Why do you need Guest's approval for all of this? If you don't feel competent enough to evaluate the answers I'm giving you and you'd rather hear them from a mathematician, then fine, and a good mathematician may well give you more elegant responses than I could. But then why are you filling this thread with inflammatory remarks like "physics is too hard for physicists" when you're obviously unable to evaluate what physicists are capable of?

17. Originally Posted by przyk
In "Shubert coordinates" the metric would be
$\text{d}s^{2} \,=\, -\, \text{d}t^{2} \,-\, 2 \, (\partial_{i}S) \, \text{d}t \, \text{d}x^{i} \,+\, \bigl(\delta_{ij} \,-\, ( \partial_{i}S)(\partial_{j}S) \bigr) \, \text{d}x^{i} \, \text{d}x^{j} \;.$

First off, thank you for taking the time and attempting to do the calculations. As you will see, my request had a purpose.
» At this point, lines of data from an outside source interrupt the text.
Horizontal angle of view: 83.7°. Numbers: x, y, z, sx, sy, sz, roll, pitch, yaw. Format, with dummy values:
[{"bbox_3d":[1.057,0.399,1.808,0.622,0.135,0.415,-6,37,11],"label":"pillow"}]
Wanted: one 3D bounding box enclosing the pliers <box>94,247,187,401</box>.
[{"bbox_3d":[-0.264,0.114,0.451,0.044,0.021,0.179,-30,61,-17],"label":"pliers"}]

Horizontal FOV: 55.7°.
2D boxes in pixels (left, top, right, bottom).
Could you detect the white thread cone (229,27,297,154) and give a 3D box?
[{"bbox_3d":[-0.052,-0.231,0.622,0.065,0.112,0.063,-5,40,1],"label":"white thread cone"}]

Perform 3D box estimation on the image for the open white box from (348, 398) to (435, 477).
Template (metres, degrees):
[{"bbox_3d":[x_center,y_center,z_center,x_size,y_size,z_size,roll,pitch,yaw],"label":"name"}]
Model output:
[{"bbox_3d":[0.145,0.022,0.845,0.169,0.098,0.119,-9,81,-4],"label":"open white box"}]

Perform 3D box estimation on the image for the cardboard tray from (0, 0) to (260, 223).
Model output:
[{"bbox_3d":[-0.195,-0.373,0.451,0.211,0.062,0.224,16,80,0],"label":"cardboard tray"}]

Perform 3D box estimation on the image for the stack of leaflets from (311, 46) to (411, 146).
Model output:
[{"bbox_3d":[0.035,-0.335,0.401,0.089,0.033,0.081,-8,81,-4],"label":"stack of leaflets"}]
1. I suspect that you started from the Minkowski metric $ds^2=(cdt)^2-dx^2$ and you passed it through the Shubert transforms, right?
If this is the case then the calculations are incorrect. A quick examination shows that you missed the fact that $S_i=S_i(x,t,S_j(x,t)$. But this is the least of the problems.
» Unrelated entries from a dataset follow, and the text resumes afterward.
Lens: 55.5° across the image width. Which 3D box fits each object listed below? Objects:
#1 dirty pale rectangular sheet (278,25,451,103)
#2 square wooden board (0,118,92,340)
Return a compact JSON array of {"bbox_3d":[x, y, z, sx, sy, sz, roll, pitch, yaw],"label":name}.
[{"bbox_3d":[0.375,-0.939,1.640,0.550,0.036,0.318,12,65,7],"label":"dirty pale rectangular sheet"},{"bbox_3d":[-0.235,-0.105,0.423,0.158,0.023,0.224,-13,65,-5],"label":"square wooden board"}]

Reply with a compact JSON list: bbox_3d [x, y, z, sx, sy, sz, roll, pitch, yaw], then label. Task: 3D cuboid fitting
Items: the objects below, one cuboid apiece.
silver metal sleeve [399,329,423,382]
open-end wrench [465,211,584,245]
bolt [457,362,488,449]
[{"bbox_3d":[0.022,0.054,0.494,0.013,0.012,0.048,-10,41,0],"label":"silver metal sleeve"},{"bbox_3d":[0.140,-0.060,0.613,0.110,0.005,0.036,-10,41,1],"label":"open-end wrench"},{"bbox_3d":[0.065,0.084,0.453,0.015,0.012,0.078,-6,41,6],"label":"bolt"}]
Shubert's transformation, assuming it's well defined (I don't care enough to check)
2. Well, you should. The Shubert crcakpot tranform suffers from some serious drawbacks that make it invalid. Firstly, you cannot prove that the jacobian is non-degenerate. The dependence on the arbitrary synchronization functions $S_i$ and $S_j$ make it possible for the cancellation of determinant of the jacobian over an infinity of points (x,t). Secondly, in order for the covariance of the metric to be preserved under transformation, the jacobian needs to be a unit matrix[1] , a condition that is clearly not satisfied.
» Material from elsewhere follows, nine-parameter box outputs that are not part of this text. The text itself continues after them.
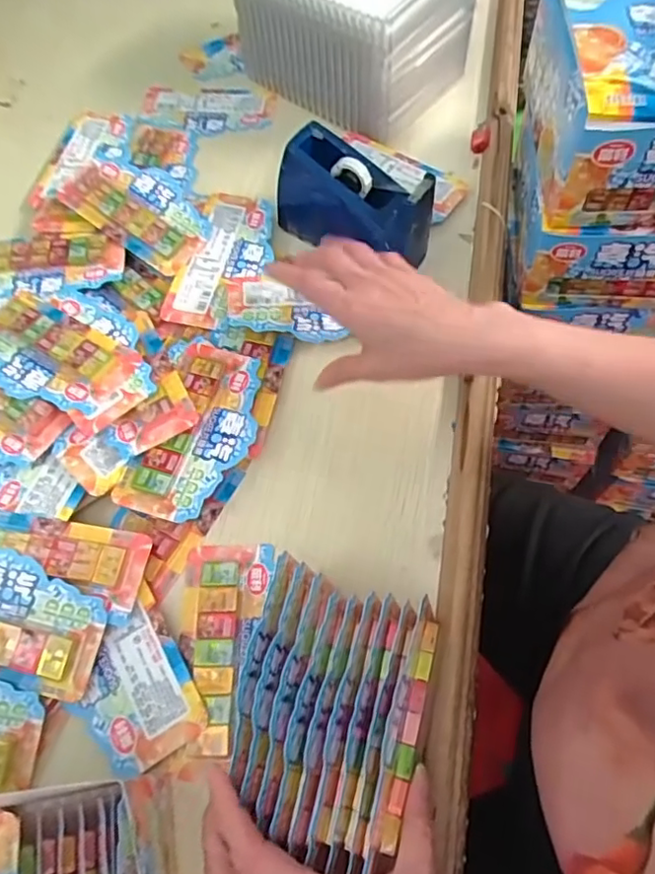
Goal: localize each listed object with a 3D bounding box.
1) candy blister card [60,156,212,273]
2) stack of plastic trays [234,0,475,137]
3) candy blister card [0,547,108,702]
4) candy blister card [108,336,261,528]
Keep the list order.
[{"bbox_3d":[-0.183,-0.217,0.546,0.167,0.018,0.072,33,67,14],"label":"candy blister card"},{"bbox_3d":[0.025,-0.419,0.601,0.204,0.144,0.147,37,68,15],"label":"stack of plastic trays"},{"bbox_3d":[-0.217,0.116,0.388,0.143,0.018,0.073,13,64,5],"label":"candy blister card"},{"bbox_3d":[-0.094,-0.008,0.443,0.074,0.013,0.148,19,63,2],"label":"candy blister card"}]

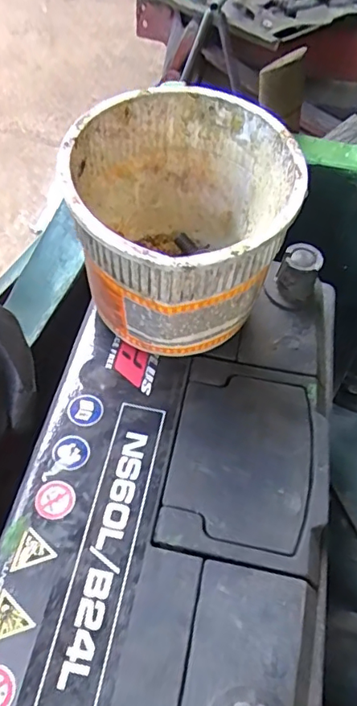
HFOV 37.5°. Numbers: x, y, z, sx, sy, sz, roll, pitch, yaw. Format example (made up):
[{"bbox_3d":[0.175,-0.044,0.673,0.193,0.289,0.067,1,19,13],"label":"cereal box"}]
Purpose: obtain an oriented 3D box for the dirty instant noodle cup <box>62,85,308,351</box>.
[{"bbox_3d":[0.001,-0.044,0.221,0.082,0.087,0.095,17,54,13],"label":"dirty instant noodle cup"}]

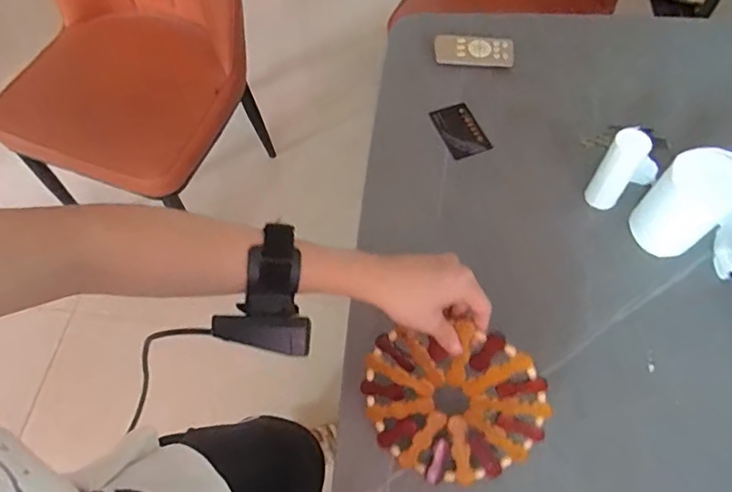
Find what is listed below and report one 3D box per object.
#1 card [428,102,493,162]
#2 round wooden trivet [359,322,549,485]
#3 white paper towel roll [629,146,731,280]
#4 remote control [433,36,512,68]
[{"bbox_3d":[0.119,-0.146,0.685,0.050,0.004,0.078,-25,70,-3],"label":"card"},{"bbox_3d":[0.075,0.139,0.470,0.153,0.147,0.017,-7,17,20],"label":"round wooden trivet"},{"bbox_3d":[0.352,-0.032,0.559,0.074,0.101,0.110,-37,67,-18],"label":"white paper towel roll"},{"bbox_3d":[0.145,-0.260,0.725,0.103,0.016,0.047,0,61,0],"label":"remote control"}]

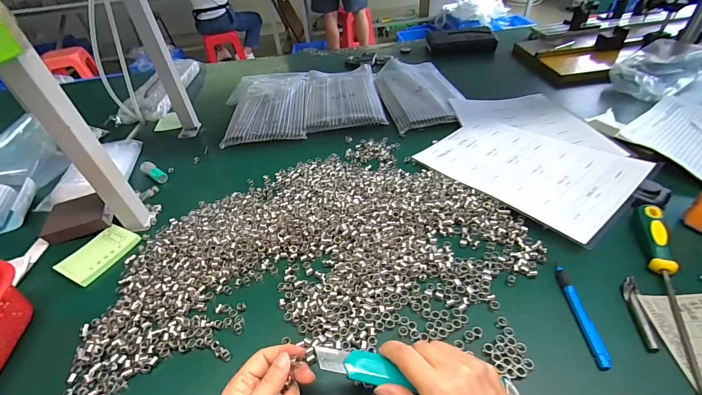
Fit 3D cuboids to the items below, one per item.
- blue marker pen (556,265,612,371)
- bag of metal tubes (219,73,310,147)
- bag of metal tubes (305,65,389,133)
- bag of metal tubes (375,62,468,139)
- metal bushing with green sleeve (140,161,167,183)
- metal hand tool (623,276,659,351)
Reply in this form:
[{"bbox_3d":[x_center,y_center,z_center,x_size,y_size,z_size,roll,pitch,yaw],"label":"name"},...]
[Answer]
[{"bbox_3d":[0.251,0.126,0.358,0.012,0.013,0.117,-2,39,7],"label":"blue marker pen"},{"bbox_3d":[-0.212,-0.232,0.812,0.201,0.043,0.307,-7,39,0],"label":"bag of metal tubes"},{"bbox_3d":[-0.024,-0.265,0.835,0.180,0.028,0.325,-7,39,1],"label":"bag of metal tubes"},{"bbox_3d":[0.165,-0.274,0.812,0.185,0.026,0.346,-9,39,-2],"label":"bag of metal tubes"},{"bbox_3d":[-0.383,-0.050,0.633,0.064,0.017,0.024,31,52,22],"label":"metal bushing with green sleeve"},{"bbox_3d":[0.310,0.123,0.353,0.013,0.008,0.086,6,41,17],"label":"metal hand tool"}]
leave the components of this metric invariant.
3. The problem is that it doesn't (see above). You should have checked.

In terms of the decomposition $\theta \,\circ\, \Lambda \,\circ\, \theta^{-1}$ of his transformation, $\theta^{-1}$ brings you back to the Minkowski metric,
4. Not if $\theta^{-1}$ does not exist since the jacobian cannot be proven non-degenerate.

the Lorentz transformation $\Lambda$ leaves the Minkowski metric invariant, and $\theta$ takes you back to the metric above. That's the least trivial interpretation of Shubert's transformation that could be considered in any way "correct".
5. Well, they don't. My point all along.

Now that you've got the metric, working out the Christoffel symbols is tedious but straightforward.
6. Here you made another error. The spacetime being flat, the Riemann tensor is null so the Christoffel symbols are all null. [2]. The covariant derivatives reduce to standard derivatives.

If you really need them (as opposed to demanding people do calculations for you in the hope of stalling the thread while you try to get your act together),
7. I had a purpose: to get you to do your homework. Rather than talking down to me, I would hope that you would show some respect and realize not only your errors but also (more importantly) the deficiencies in the Shubert crackpot formalism. For a more detailed description of the shortcomings of the Shubert crackpot formalism , see here.

[1] C. Moller, Theory of relativity (pp.94-96)
[2] C. Moller, Theory of relativity (pp.377)

18. Originally Posted by Tach
I would hope that you would show some respect and realize not only your errors but also (more importantly) the deficiencies in the Shubert crackpot formalism.

It is clearly obvious Sir Knight that you are asking for something that is impossible. The persons seemingly most capable of judging my paper are actually most incapable of doing so fairly. They don't want to be ostracized by the community that greatly reveres Albert Einstein.

19. Originally Posted by Eugene Shubert
It is clearly obvious Sir Knight that you are asking for something that is impossible. The persons seemingly most capable of judging my paper are actually most incapable of doing so fairly. They don't want to be ostracized by the community that greatly reveres Albert Einstein.
They revere Einstein for good reason: his theory is correct. Yours is not.

20. Originally Posted by Tach
They revere Einstein for good reason: his theory is correct. Yours is not.

Keep believing that Sir Knight. You just might prod the pompous to reveal a little backbone.